Improved Hybrid Particle Swarm Optimizer with Sine-Cosine Acceleration Coefficients for Transient Electromagnetic Inversion

Background: Recently, Particle Swarm Optimization (PSO) has been increasingly used in geophysics due to its simple operation and fast convergence. Objective: However, PSO lacks population diversity and may fall to local optima. Hence, an Improved Hybrid Particle Swarm Optimizer with Sine-Cosine Acceleration Coefficients (IH-PSO-SCAC) is proposed and successfully applied to test functions in Transient Electromagnetic (TEM) nonlinear inversion. Method: A reverse learning strategy is applied to optimize population initialization. The sine-cosine acceleration coefficients are utilized for global convergence. Sine mapping is adopted to enhance population diversity during the search process.

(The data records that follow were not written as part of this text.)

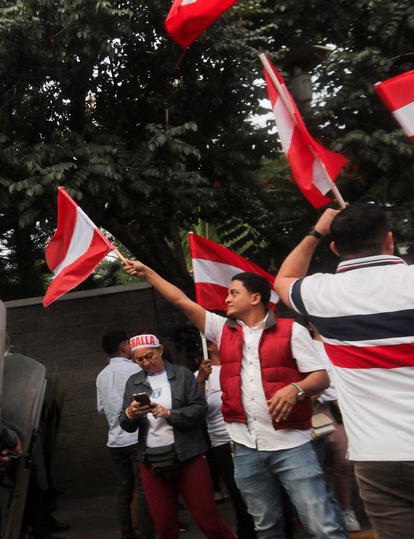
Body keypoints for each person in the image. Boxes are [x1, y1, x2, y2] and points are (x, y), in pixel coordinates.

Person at [123, 263, 345, 539]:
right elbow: (181, 300)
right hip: (245, 449)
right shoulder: (220, 330)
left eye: (233, 293)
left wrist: (295, 389)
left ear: (255, 298)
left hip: (292, 445)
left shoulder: (292, 331)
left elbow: (321, 378)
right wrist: (149, 273)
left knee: (320, 524)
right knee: (266, 527)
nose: (226, 299)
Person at [274, 202, 414, 539]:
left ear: (335, 248)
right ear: (389, 240)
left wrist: (316, 231)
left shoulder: (322, 294)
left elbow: (284, 279)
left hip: (378, 458)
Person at [119, 334, 236, 539]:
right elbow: (126, 424)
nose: (146, 363)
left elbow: (200, 411)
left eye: (150, 356)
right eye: (139, 360)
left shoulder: (182, 375)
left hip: (188, 456)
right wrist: (131, 413)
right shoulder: (133, 382)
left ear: (161, 350)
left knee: (210, 524)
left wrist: (170, 414)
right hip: (151, 460)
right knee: (165, 529)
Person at [97, 330, 156, 539]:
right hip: (135, 438)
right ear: (124, 346)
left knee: (123, 490)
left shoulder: (101, 375)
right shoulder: (135, 369)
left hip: (114, 442)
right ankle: (148, 532)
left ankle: (127, 533)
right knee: (143, 489)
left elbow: (101, 408)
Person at [196, 341, 257, 539]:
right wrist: (201, 381)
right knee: (242, 502)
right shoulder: (199, 375)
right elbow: (196, 410)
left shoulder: (244, 365)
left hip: (254, 438)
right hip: (224, 445)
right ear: (210, 347)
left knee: (265, 498)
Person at [306, 324, 361, 533]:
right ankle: (328, 512)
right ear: (310, 325)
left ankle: (346, 509)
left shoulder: (340, 343)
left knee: (344, 460)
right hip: (321, 408)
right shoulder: (309, 346)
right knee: (316, 463)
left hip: (347, 408)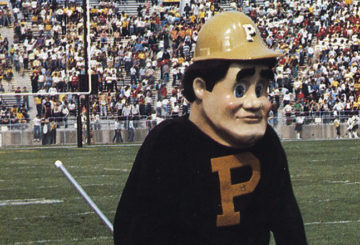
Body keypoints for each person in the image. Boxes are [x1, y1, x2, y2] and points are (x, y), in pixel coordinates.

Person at [114, 12, 307, 245]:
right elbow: (136, 229)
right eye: (240, 90)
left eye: (260, 89)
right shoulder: (170, 142)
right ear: (201, 88)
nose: (255, 103)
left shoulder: (266, 143)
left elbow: (290, 228)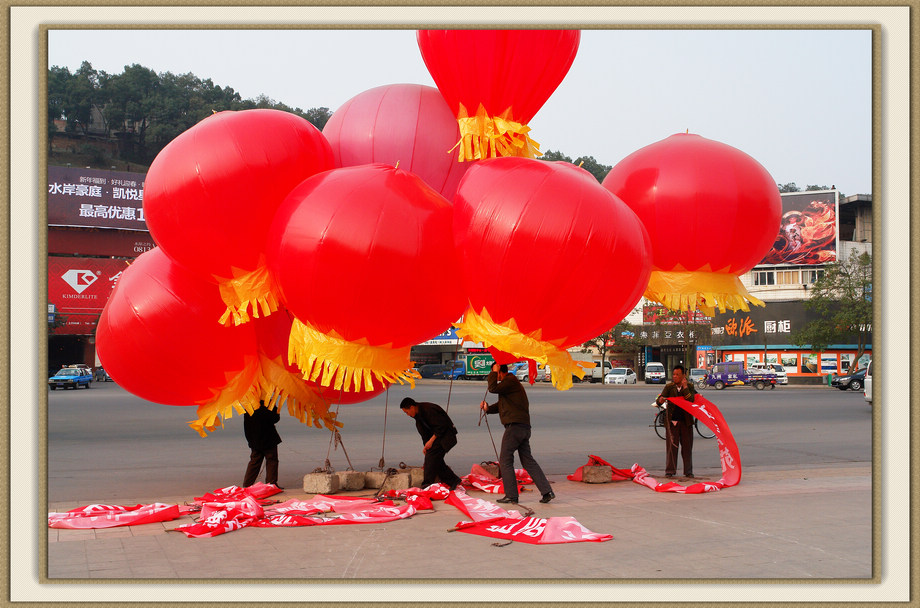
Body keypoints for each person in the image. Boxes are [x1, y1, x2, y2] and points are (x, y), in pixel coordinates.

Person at [480, 363, 555, 504]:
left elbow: (492, 388)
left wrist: (493, 372)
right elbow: (502, 405)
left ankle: (511, 495)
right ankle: (547, 492)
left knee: (505, 460)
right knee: (528, 461)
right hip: (523, 428)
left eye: (495, 373)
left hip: (514, 428)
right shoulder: (510, 384)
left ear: (499, 372)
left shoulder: (509, 380)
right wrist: (488, 408)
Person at [399, 397, 463, 490]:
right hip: (436, 438)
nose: (407, 415)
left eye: (406, 412)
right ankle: (453, 480)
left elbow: (441, 427)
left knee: (430, 459)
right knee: (436, 460)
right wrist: (426, 446)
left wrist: (431, 441)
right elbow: (425, 435)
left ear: (412, 407)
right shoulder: (418, 417)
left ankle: (427, 485)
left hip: (446, 436)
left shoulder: (429, 409)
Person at [656, 364, 697, 478]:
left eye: (677, 374)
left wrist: (685, 388)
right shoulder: (669, 387)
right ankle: (670, 471)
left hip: (686, 422)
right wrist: (660, 400)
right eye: (673, 374)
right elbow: (659, 400)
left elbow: (691, 400)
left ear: (684, 375)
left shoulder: (689, 386)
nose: (675, 377)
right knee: (671, 448)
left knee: (687, 448)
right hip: (672, 422)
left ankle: (688, 471)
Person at [242, 401, 282, 488]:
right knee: (272, 460)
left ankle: (247, 484)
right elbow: (275, 418)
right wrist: (275, 407)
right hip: (268, 437)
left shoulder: (249, 403)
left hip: (255, 438)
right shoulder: (268, 403)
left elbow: (246, 423)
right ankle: (271, 483)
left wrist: (250, 439)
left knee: (255, 461)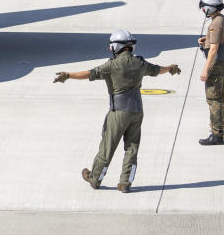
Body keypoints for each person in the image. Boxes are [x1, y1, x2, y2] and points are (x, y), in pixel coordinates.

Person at [54, 30, 181, 193]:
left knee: (108, 145)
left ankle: (95, 178)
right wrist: (170, 68)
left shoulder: (112, 65)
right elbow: (158, 70)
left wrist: (68, 75)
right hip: (137, 110)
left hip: (118, 112)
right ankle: (125, 182)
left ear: (115, 46)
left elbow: (89, 74)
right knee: (132, 147)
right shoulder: (140, 63)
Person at [197, 0, 224, 146]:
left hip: (217, 65)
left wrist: (205, 70)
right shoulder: (223, 19)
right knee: (221, 97)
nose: (203, 11)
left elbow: (213, 50)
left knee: (213, 99)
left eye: (204, 8)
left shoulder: (215, 23)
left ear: (210, 8)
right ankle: (223, 132)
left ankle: (216, 135)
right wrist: (206, 40)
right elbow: (221, 39)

In addition, the mutation method is used to reduce the probability of premature convergence. Results: The application of IH-PSO-SCAC in the test functions and several simple layered models are demonstrated with satisfactory results in terms of data fit. Two inversions have been carried out to test our algorithm. The first model contains an underground low-resistivity anomaly body and the second model utilized measured data from a profile of the Xishan landslide in Sichuan Province. In both cases, resistivity profiles are obtained, and the inverse problem is solved for verification. Conclusion: The results show that the IH-PSO-SCAC algorithm is practical, can be effectively applied in TEM inversion and is superior to other representative algorithms in terms of stability and accuracy.